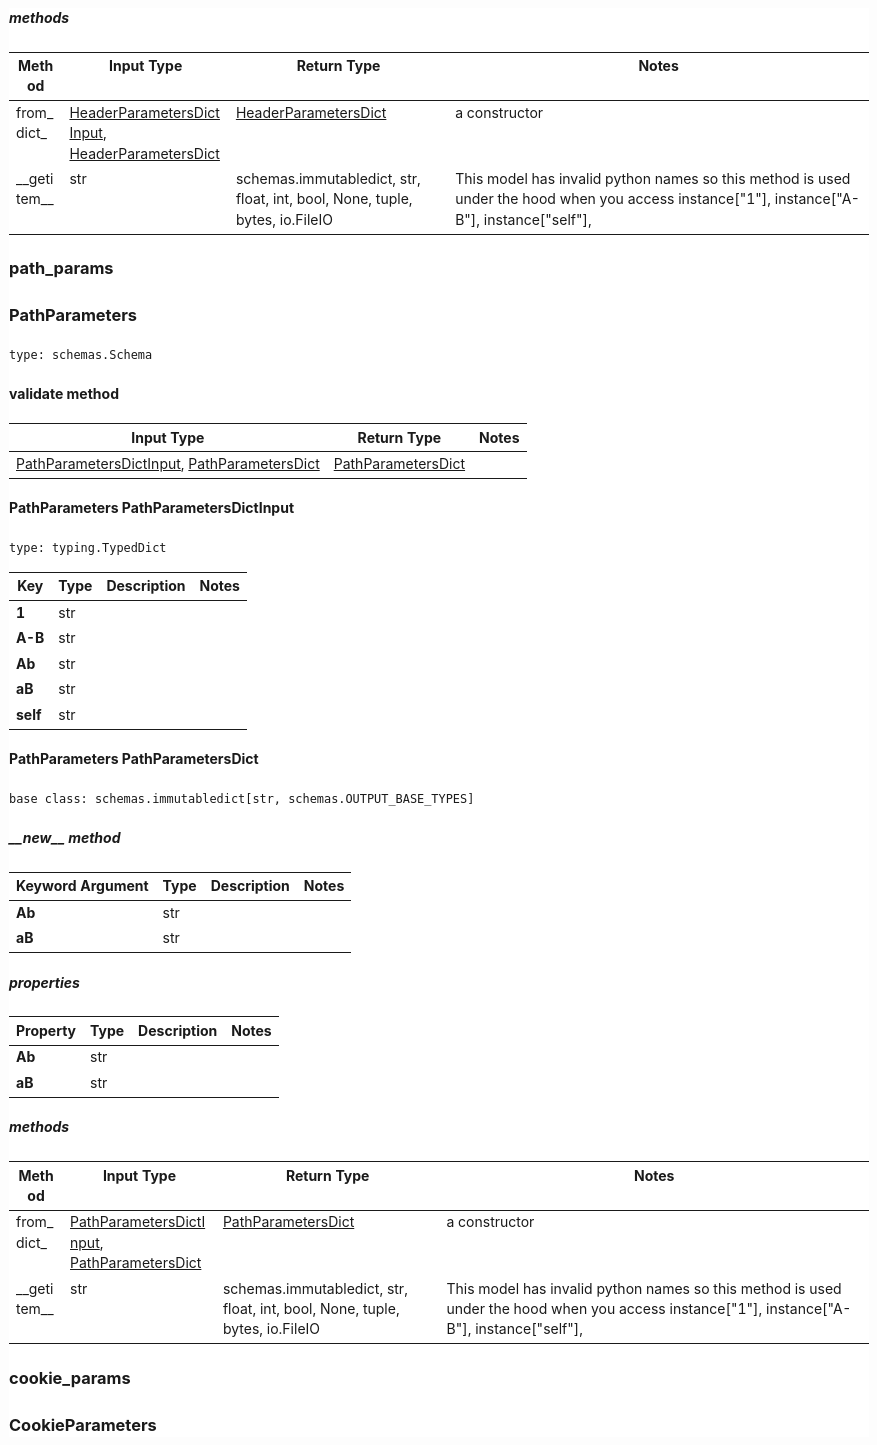 ##### methods
Method | Input Type | Return Type | Notes
------ | ---------- | ----------- | ------
from_dict_ | [HeaderParametersDictInput](#headerparameters-headerparametersdictinput), [HeaderParametersDict](#headerparameters-headerparametersdict) | [HeaderParametersDict](#headerparameters-headerparametersdict) | a constructor
&lowbar;&lowbar;getitem&lowbar;&lowbar; | str | schemas.immutabledict, str, float, int, bool, None, tuple, bytes, io.FileIO | This model has invalid python names so this method is used under the hood when you access instance["1"], instance["A-B"], instance["self"], 
### path_params
### PathParameters
```
type: schemas.Schema
```

#### validate method
Input Type | Return Type | Notes
------------ | ------------- | -------------
[PathParametersDictInput](#pathparameters-pathparametersdictinput), [PathParametersDict](#pathparameters-pathparametersdict) | [PathParametersDict](#pathparameters-pathparametersdict) |

#### PathParameters PathParametersDictInput
```
type: typing.TypedDict
```
Key | Type |  Description | Notes
------------ | ------------- | ------------- | -------------
**1** | str |  |
**A-B** | str |  |
**Ab** | str |  |
**aB** | str |  |
**self** | str |  |

#### PathParameters PathParametersDict
```
base class: schemas.immutabledict[str, schemas.OUTPUT_BASE_TYPES]

```
##### &lowbar;&lowbar;new&lowbar;&lowbar; method
Keyword Argument | Type | Description | Notes
---------------- | ---- | ----------- | -----
**Ab** | str |  |
**aB** | str |  |

##### properties
Property | Type | Description | Notes
-------- | ---- | ----------- | -----
**Ab** | str |  |
**aB** | str |  |

##### methods
Method | Input Type | Return Type | Notes
------ | ---------- | ----------- | ------
from_dict_ | [PathParametersDictInput](#pathparameters-pathparametersdictinput), [PathParametersDict](#pathparameters-pathparametersdict) | [PathParametersDict](#pathparameters-pathparametersdict) | a constructor
&lowbar;&lowbar;getitem&lowbar;&lowbar; | str | schemas.immutabledict, str, float, int, bool, None, tuple, bytes, io.FileIO | This model has invalid python names so this method is used under the hood when you access instance["1"], instance["A-B"], instance["self"], 
### cookie_params
### CookieParameters
```
```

▸ Exercise goal:
When you write out the material above, keep every line exact and drop each picture.

▸ Answer space:
 ##### methods
Method | Input Type | Return Type | Notes
------ | ---------- | ----------- | ------
from_dict_ | [HeaderParametersDictInput](#headerparameters-headerparametersdictinput), [HeaderParametersDict](#headerparameters-headerparametersdict) | [HeaderParametersDict](#headerparameters-headerparametersdict) | a constructor
&lowbar;&lowbar;getitem&lowbar;&lowbar; | str | schemas.immutabledict, str, float, int, bool, None, tuple, bytes, io.FileIO | This model has invalid python names so this method is used under the hood when you access instance["1"], instance["A-B"], instance["self"], 
### path_params
### PathParameters
```
type: schemas.Schema
```

#### validate method
Input Type | Return Type | Notes
------------ | ------------- | -------------
[PathParametersDictInput](#pathparameters-pathparametersdictinput), [PathParametersDict](#pathparameters-pathparametersdict) | [PathParametersDict](#pathparameters-pathparametersdict) |

#### PathParameters PathParametersDictInput
```
type: typing.TypedDict
```
Key | Type |  Description | Notes
------------ | ------------- | ------------- | -------------
**1** | str |  |
**A-B** | str |  |
**Ab** | str |  |
**aB** | str |  |
**self** | str |  |

#### PathParameters PathParametersDict
```
base class: schemas.immutabledict[str, schemas.OUTPUT_BASE_TYPES]

```
##### &lowbar;&lowbar;new&lowbar;&lowbar; method
Keyword Argument | Type | Description | Notes
---------------- | ---- | ----------- | -----
**Ab** | str |  |
**aB** | str |  |

##### properties
Property | Type | Description | Notes
-------- | ---- | ----------- | -----
**Ab** | str |  |
**aB** | str |  |

##### methods
Method | Input Type | Return Type | Notes
------ | ---------- | ----------- | ------
from_dict_ | [PathParametersDictInput](#pathparameters-pathparametersdictinput), [PathParametersDict](#pathparameters-pathparametersdict) | [PathParametersDict](#pathparameters-pathparametersdict) | a constructor
&lowbar;&lowbar;getitem&lowbar;&lowbar; | str | schemas.immutabledict, str, float, int, bool, None, tuple, bytes, io.FileIO | This model has invalid python names so this method is used under the hood when you access instance["1"], instance["A-B"], instance["self"], 
### cookie_params
### CookieParameters
```
```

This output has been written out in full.